Previously Grossman was the parks commission’s top recommendation to the City Council. Yule had a late surge of support from several prominent historians in the Everett area.

Councilmember Liz Vogeli said she understood people’s attachment to Grossman, who delivered generations of children.

Emma Sarepta Yule was the first teacher at Everett’s schoolhouse in December 1891, according to the Snohomish County Women’s Legacy Project, a collection of biographies about the county’s foremothers. She was 28 when she came to the then-booming logging town, thousands of miles from her family home in Iowa.

When she started, there were 26 students. Nettie Boucher, another teacher, joined Yule a month later. They were paid $60 a month, historian Larry O’Donnell wrote.

Yule was appointed to be the principal in February 1892, but just five months later was assigned as the “position next to principal.” The title of principal ultimately was given to Professor J.W. Shepherd.

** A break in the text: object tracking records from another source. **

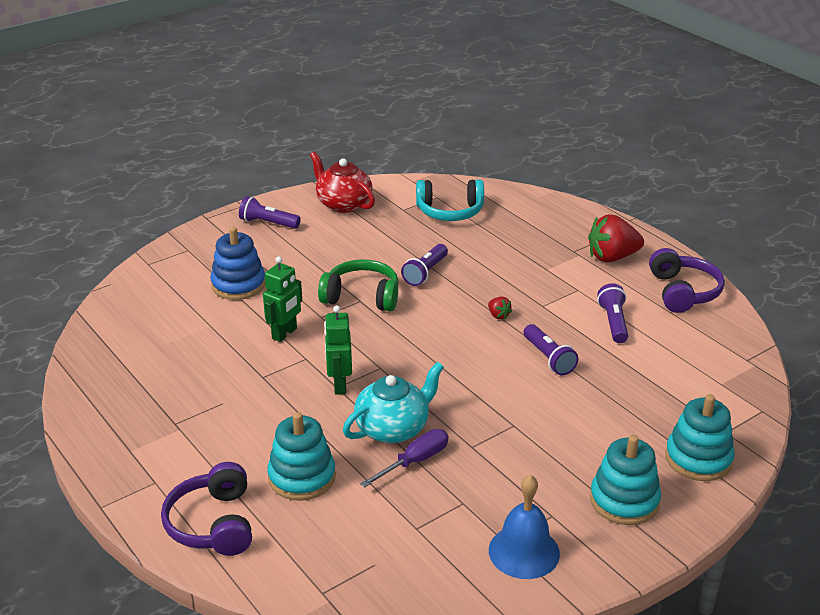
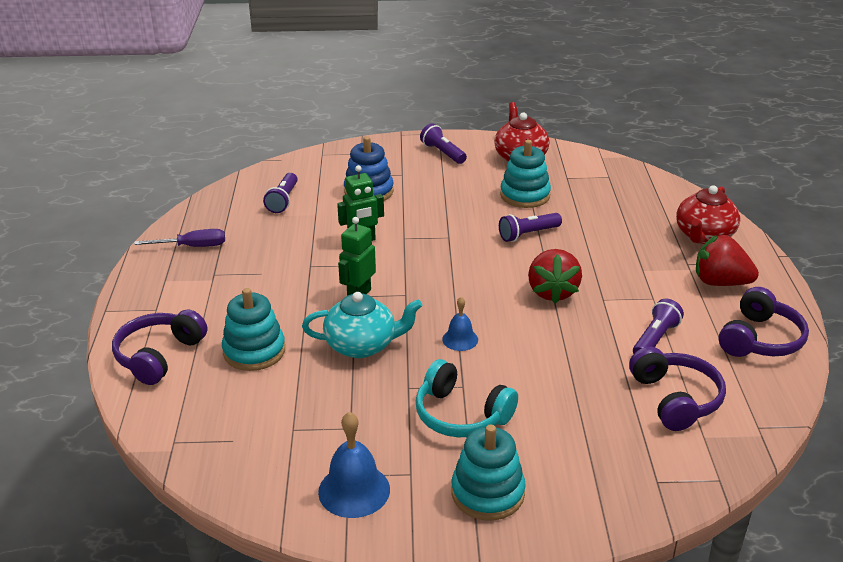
camera: 35 degrees right, 0 degrees up
(361, 297) = (453, 234): green headphones -> none
(415, 461) = (349, 378): purple screwdriver -> purple screwdriver (192, 246)
(450, 211) = (607, 192): turquoise headphones -> turquoise headphones (461, 415)
(469, 387) = (460, 339): none -> blue bell
(498, 315) = (552, 292): red strawberry -> red strawberry, size x2.23
(548, 358) = (557, 345): purple flashlight -> purple flashlight (283, 201)
(562, 223) = (704, 236): none -> red teapot
(675, 364) = (675, 399): none -> purple headphones
(698, 459) = (600, 492): turquoise stacking toy -> turquoise stacking toy (525, 195)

By 1900, the school system had an average daily attendance of 1,032 students.

“It’s an interesting story from the perspective of what women were able to do at that time,” Everett Public Library historian Lisa Labovitch said. “She had a really impressive career.”

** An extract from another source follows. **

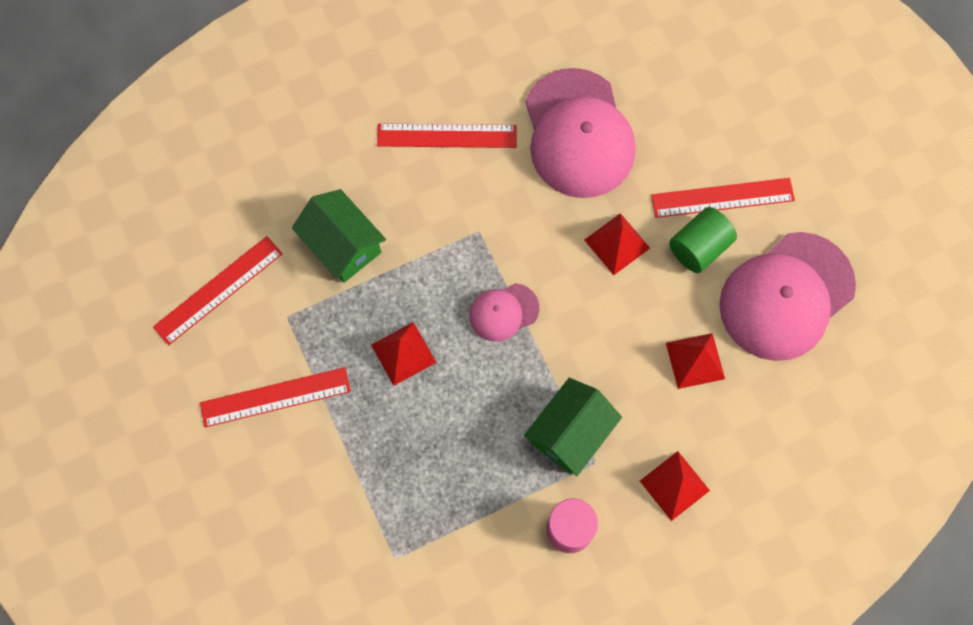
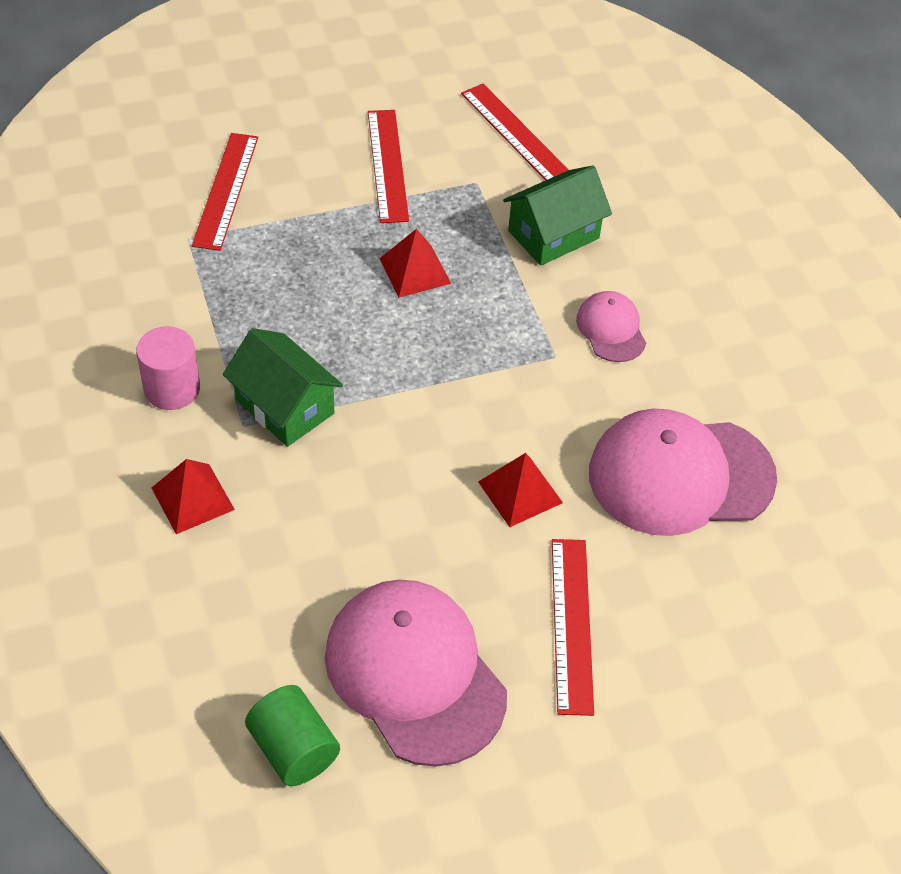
camera: 95 degrees right, 20 degrees down
(447, 136) = (686, 342): red ruler -> red ruler (226, 190)
(503, 312) = (448, 365): pink cap -> pink cap (611, 329)
(695, 361) = (346, 549): red pyramid -> none
(699, 247) = (502, 582): green cylinder -> green cylinder (294, 749)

Yule taught for almost a decade before moving to Juneau, Alaska, then Japan and the Philippines, where she taught at a university. Her time abroad led to her writing about the history of Japan and the Philippines, including “In Kimono Land,” “Stories of Japanese History” and “Far East Miscellany,” according to an archived memo.

“Her name is still out there and her scholarship is still out there,” Labovitch said.

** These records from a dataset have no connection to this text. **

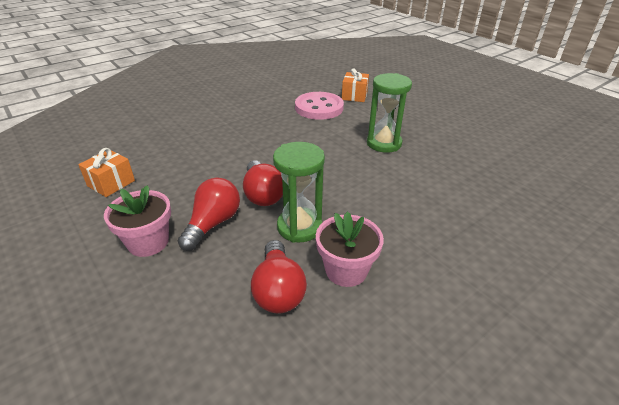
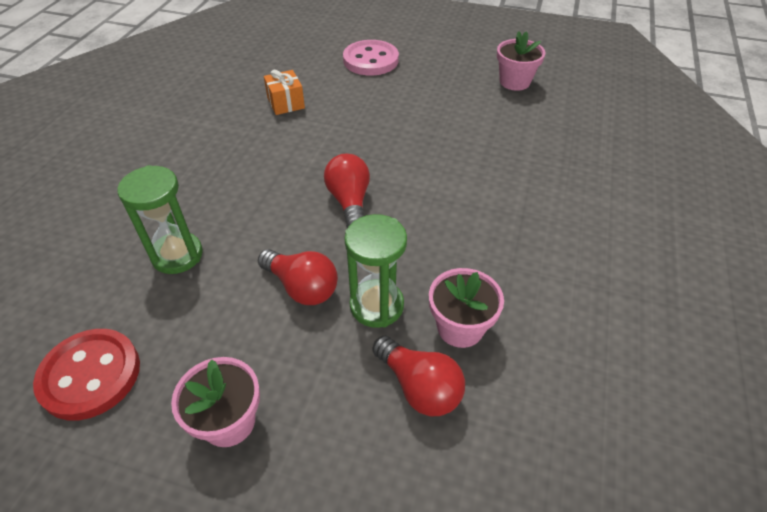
camera: 35 degrees left, 10 degrees up
(111, 183) = (90, 375): orange gift -> red button
(213, 223) = (281, 354): red light bulb -> red light bulb (349, 201)
(319, 108) = (259, 138): pink button -> pink button (370, 60)
(384, 143) = (372, 158): green hourglass -> green hourglass (177, 255)
(552, 136) = (514, 82): none -> pink flower pot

About 50 former Everett High School students, and many others, celebrated Yule’s return to Everett with a banquet at the Monte Cristo Hotel in 1929, O’Donnell wrote.

“The thing that really struck me is that she seemed to be so important to her students,” Labovitch said. “The students loved her, they talked about the huge impact that she had. … It was clear that she was a role model and left an impression on people.”

Yule retired to Los Angeles in the 1930s, and died in her home there April 16, 1939. She was buried back in Everett at the Evergreen Cemetery, next to her beloved nieces Alice and Clara Rigby, who moved to the city shortly after she did.

Yule’s will left more than $20,000 from her estate to the University of Washington as the Emma Sarepta Yule Fund. It still exists, Labovitch said, as directed in her will to aid girls and women, “who are partially or wholly self-supporting” and attending UW.

The City Council has said it will revisit its park-naming process. Several council members said they’d like to see one dedicated for Grossman.